Maybe Fluffy has bad teeth or some rare medical problem that your vet genuinely recommended a bitless bridle. Ok, sure. So Fluffy needs a bitless bridle for medical reasons. There are a few horses that do. But, for most people, the super duper special Dr. Cook bridle is nothing more than a market gimmick and a brilliant one at that (I tip my hat to you sir) but a gimmick none the less.
Here’s the bitless bridle that I see the most and it’s the one that is certainly the most dangerous. The term hackamore started as another name for the vaquero bosal. Remember what we discussed a few paragraphs ago about the over-simplistic limitations of the bosal? The “mechanical hackamore” is a modern attempt to overcome those shortcomings.
It’s the same principle as slapping a bigger bit on a horse that won’t respond to a snaffle. In this case, someone thought it would be a great idea to add leverage to a hackamore. Now, if you remember our discussion of leverage ratios in the Leverage Bit Basics article, you will know that the length of the shank compared to the length of the purchase is what determines the leverage ratio. Many “mechanical hackamores” such as the one pictured have a leverage ratio of at least 3:1. That means that for every 1 pound of pressure you apply to the reins, the horse feels 3 pounds of pressure. Too many people think that because their “hackamore” doesn’t have a bit through the mouth it’s automatically “humane.” Somehow this seems to give them leave to yank on the poor horse’s face because it’s a “hackamore” so it’s humane no matter how you abuse it.

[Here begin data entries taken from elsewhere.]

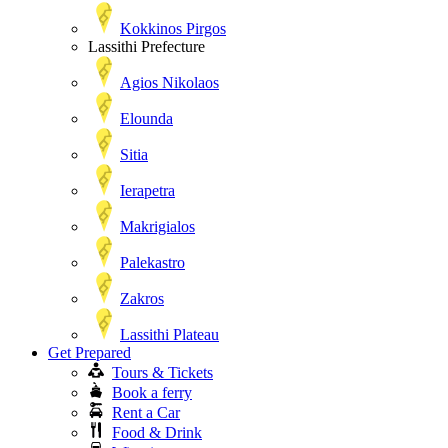
Kokkinos Pirgos
Lassithi Prefecture
Agios Nikolaos
Elounda
Sitia
Ierapetra
Makrigialos
Palekastro
Zakros
Lassithi Plateau
Get Prepared
Tours & Tickets
Book a ferry
Rent a Car
Food & Drink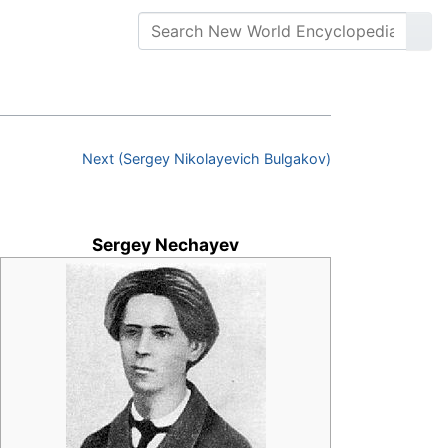
Next (Sergey Nikolayevich Bulgakov)
Sergey Nechayev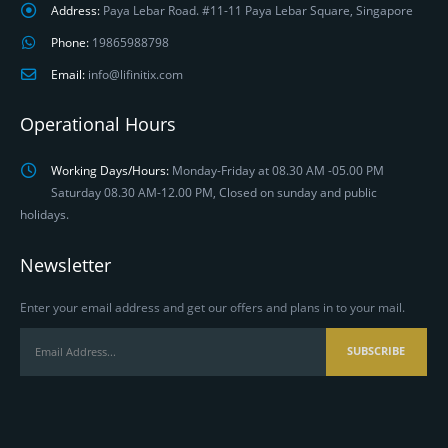
Address:
Paya Lebar Road. #11-11 Paya Lebar Square, Singapore
Phone:
19865988798
Email:
info@lifinitix.com
Operational Hours
Working Days/Hours:
Monday-Friday at 08.30 AM -05.00 PM
Saturday 08.30 AM-12.00 PM, Closed on sunday and public
holidays.
Newsletter
Enter your email address and get our offers and plans in to your mail.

The Anatomy of a Horse’s Head
This is something that not enough people understand. Take a look at this horse skull. Do you see that pointy protrusion at the nose? That is a delicate piece of bone that is so thin you can actually see light through it if you hold a flashlight on the other side. This is the part of the nose where most bitless bridles, including mechanical hackamores, sit. Look at how thin and delicate that is. Now go pinch the cartilage of your own nose for a few seconds. Do that a couple times in a row, let it sit for a few minutes, then pinch it a couple more times.
How tender is your nose right now?
Do the math. How much you you think it would hurt if you applied 1 pound of pressure to that cartilage on your nose? Now, how much do you think it would hurt if you were using a mechanical hackamore with a 3:1 leverage ratio that made that 1 pound feel like 3 pounds of pressure?
How long was your last ride? 1/2 hour? 1 hour? How sensitive would you nose be if you kept applying just 1 pound of pressure to the cartilage on your nose for 1 hour? Ow! That hurts just thinking about it!
Now which do you think is more humane? A properly fitted snaffle bit or a bitless bridle?